Trade Unions and other worker’s organizations find here a wide range of opportunities for commitment and effort for the sake of justice. It is right to struggle against an unjust economic system that does not uphold the priority of the human being over capital and land. The alternative to it is not a socialist system that leads to state capitalism, but a society with free work, enterprise, and participationCan alternative that is in favor of a market that guarantees the basic needs of the whole of society. Profit, though it plays a legitimate role, is not the only indicator of a firm’s condition. The people in it might be humiliated and offended. The aim of a business is not simply profit, but to form a particular group at the service of the whole of society. After the fall of “real socialism” capitalism is not the only economic alternative left. Individuals and nations need the basic things to enable them to share in development. The stronger ones must assist the weaker ones, and the weaker ones must use the opportunities offered. Foreign debts affect these efforts. The principle that debts should be paid remains, but this should not be asked for at the cost of the hunger and despair of entire peoples. There is the need to lighten, defer, or even cancel the debts, and indeed, this does sometimes happen, to let people subsist and progress.

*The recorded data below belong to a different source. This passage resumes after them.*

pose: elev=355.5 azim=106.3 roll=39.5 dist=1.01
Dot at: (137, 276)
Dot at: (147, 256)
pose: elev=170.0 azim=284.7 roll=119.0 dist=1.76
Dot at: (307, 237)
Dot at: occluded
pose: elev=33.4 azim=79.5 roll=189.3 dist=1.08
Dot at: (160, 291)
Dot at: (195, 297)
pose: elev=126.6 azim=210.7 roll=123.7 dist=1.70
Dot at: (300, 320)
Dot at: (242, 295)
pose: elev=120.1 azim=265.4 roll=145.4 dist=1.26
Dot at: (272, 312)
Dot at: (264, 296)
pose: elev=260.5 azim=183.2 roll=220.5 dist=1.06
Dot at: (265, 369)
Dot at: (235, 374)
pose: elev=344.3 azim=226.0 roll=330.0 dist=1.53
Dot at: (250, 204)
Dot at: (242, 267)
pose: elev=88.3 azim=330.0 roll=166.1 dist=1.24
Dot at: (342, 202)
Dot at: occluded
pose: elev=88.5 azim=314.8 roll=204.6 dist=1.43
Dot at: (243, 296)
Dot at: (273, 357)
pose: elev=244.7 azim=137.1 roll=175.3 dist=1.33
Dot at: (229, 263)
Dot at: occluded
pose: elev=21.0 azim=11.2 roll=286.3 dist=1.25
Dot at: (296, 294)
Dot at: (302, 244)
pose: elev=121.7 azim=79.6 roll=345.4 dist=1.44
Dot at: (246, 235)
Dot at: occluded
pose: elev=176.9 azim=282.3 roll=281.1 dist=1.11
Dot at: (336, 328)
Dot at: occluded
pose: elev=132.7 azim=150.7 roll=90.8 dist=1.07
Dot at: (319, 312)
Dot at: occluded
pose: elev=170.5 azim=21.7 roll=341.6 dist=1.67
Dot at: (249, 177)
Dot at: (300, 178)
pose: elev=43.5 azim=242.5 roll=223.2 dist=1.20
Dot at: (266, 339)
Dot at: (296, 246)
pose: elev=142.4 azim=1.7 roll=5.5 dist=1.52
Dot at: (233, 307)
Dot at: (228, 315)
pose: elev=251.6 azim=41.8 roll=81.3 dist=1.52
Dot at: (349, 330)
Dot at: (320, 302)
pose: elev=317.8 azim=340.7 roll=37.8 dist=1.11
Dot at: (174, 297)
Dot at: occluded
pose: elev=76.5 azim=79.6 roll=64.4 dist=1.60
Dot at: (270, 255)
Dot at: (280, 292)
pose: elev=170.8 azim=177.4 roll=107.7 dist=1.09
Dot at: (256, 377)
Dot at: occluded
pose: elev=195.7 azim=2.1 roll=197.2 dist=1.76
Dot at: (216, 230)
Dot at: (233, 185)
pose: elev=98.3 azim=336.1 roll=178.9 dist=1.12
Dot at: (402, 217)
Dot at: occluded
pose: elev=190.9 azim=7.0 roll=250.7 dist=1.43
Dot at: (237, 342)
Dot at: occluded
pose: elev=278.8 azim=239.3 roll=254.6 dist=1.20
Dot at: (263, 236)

Summary: Issued on December 30, 1987. Literally “On Social Concerns,” commemorating the twentieth anniversary of Populorum Progressio. Solicitudo Rei Socialis presented an overview of modern social problems with some guidelines for action. It dealt with authentic human development and adopted a critical attitude toward both capitalism and communism. Sollicitudo Rei Socialis warned that economic development alone may not set people free but only enslave them more.
Pope Benedict XVI
|English: Charity in Truth – is the third encyclical of Pope Benedict XVI and his first social encyclical. It was signed on June 29, 2009, and was published on July 7, 2009. It was initially published in Italian, English, French, German, Polish, Portuguese, and Spanish.The encyclical is concerned with the problems of global development and progress towards the common good, arguing that both Love and Truth are essential elements of an effective response. The work is addressed to all strata of global society – there are specific points aimed at political leaders, business leaders, religious leaders, financiers and aid agencies but the work as a whole is also addressed to all people of good will. The encyclical contains detailed reflection on economic and social issues and problems. The Pope points out that the Church does not offer specific technical solutions, but rather moral principles to inform the building of such solutions. The economic themes include an attack on free market fundamentalism, though a simplistic polarization of the free market model versus interventionist big government solutions is rejected. There is emphasis on the need for the actions of all economic actors to be informed by ethics as well as the profit motive. Other areas discussed include hunger, the environment, migration, sexual tourism, bioethics, cultural relativism, social solidarity, energy and population issues.